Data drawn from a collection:
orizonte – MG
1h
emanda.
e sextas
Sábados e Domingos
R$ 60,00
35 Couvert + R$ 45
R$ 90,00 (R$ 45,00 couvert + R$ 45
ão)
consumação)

> Task goal:
Reproduce every line of these records verbatim, keeping each line's wording, punctuation and order unchanged.

> Completed exercise:
orizonte – MG
1h
emanda.
e sextas
Sábados e Domingos
R$ 60,00
35 Couvert + R$ 45
R$ 90,00 (R$ 45,00 couvert + R$ 45
ão)
consumação)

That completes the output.